The hotel had given permission for a temporary studio to be set up in the basement, she said as the lift went down, and though it didn't look quite as professional as their usual set, the illusion was actually quite convincing. We emerged into a large, low-ceilinged space where several people were absorbed in adjusting wires and lights amid piles of camera equipment. In the far corner, surrounded by bare concrete walls and packing cases, a small segment of a room had been recreated, with tall bookshelves and pictures and a threadbare Persian rug on which two antique chairs had been placed at a conversational angle. A number of very bright lights were trained on it, giving it the appearance of a golden book-lined island, with the men working in a kind of purgatorial gloom just beyond its shores. A slender woman with a wide pale face elaborately made up for the camera approached us and held out her hand. She wore a high-necked blouse with long buttoned sleeves and her long thick pale-gold hair was drawn smoothly back in a ponytail, like a studious princess with the book-lined island as
her home. She would be conducting the interview, she said in English, and once the men had sorted out a small problem with the sound equipment we could probably get started straight away. She turned and said something to the assistant and the two of them talked back and forth for a while, sometimes laughing and laying a hand on one another's arm, while the men silently and absorbedly worked at the equipment, plugging and unplugging long trailing wires and rummaging in the big black camera cases that lay open around them on the floor.

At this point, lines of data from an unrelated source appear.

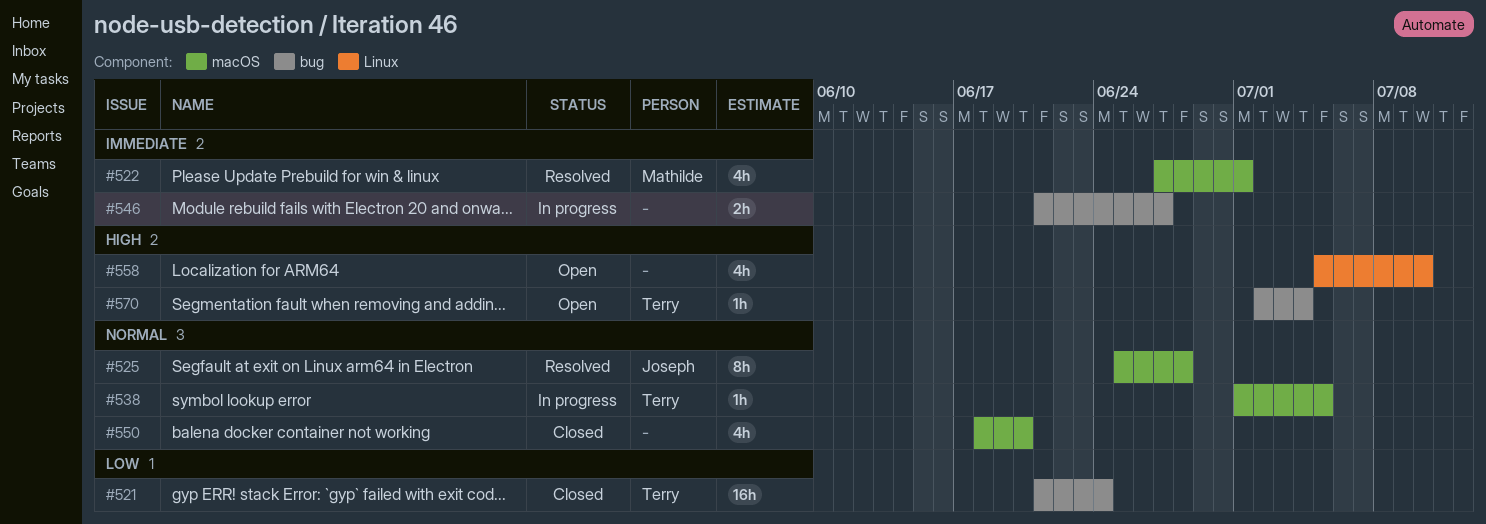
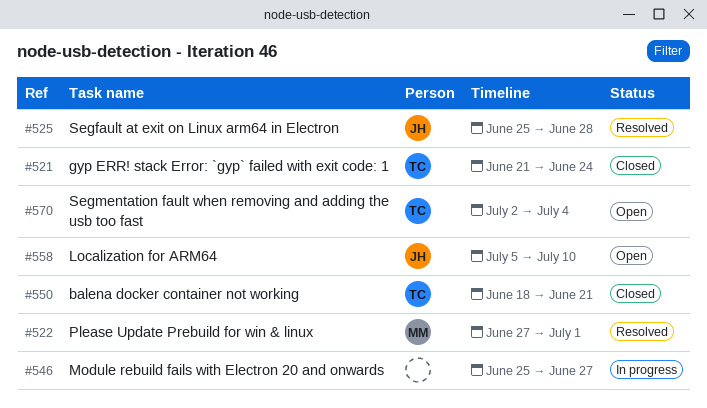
#538: present -> none
#546, start: Jun 21 -> Jun 25
#550, owner: none -> Terry
#550, due: Jun 20 -> Jun 21
#558, owner: none -> Joseph

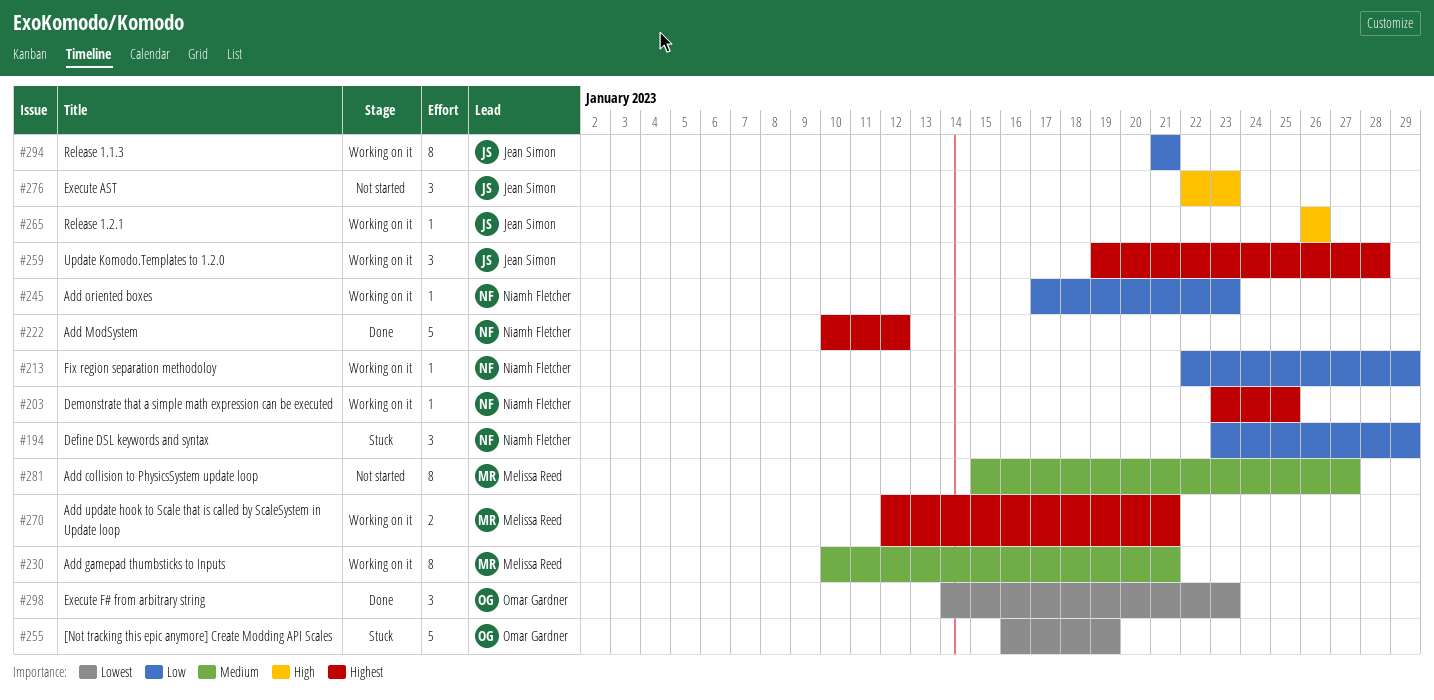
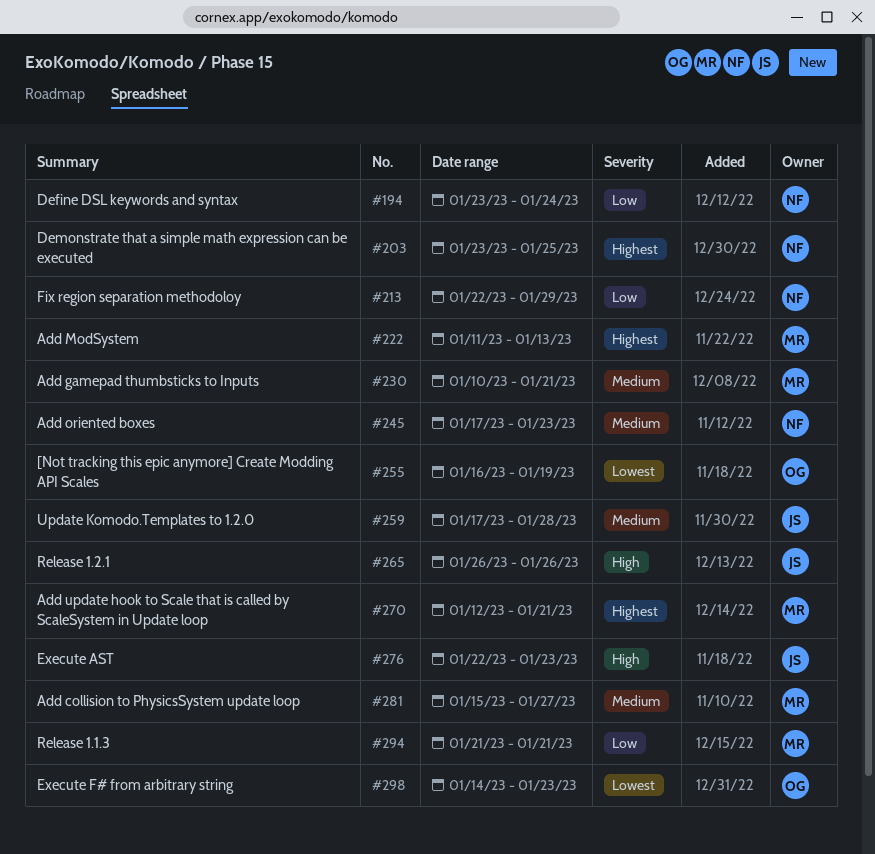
#194, due: Jan 29 -> Jan 24
#222, owner: Niamh Fletcher -> Melissa Reed
#222, start: Jan 10 -> Jan 11
#222, due: Jan 12 -> Jan 13
#245, priority: Low -> Medium
#259, priority: Highest -> Medium
#259, start: Jan 19 -> Jan 17
#294, owner: Jean Simon -> Melissa Reed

Presently the interviewer indicated that they wanted us to take our places, and we went and sat on the antique chairs among the bookshelves, where the bright light caused everything around it to fall into half-darkness, so that the cameramen became obscure figures moving through the murky shadow. A man who was evidently the director stood just at the edge of the light, issuing instructions to the interviewer while she slowly nodded her head, occasionally looking at me out of the corner of her painted eye and giving me a complicit smile.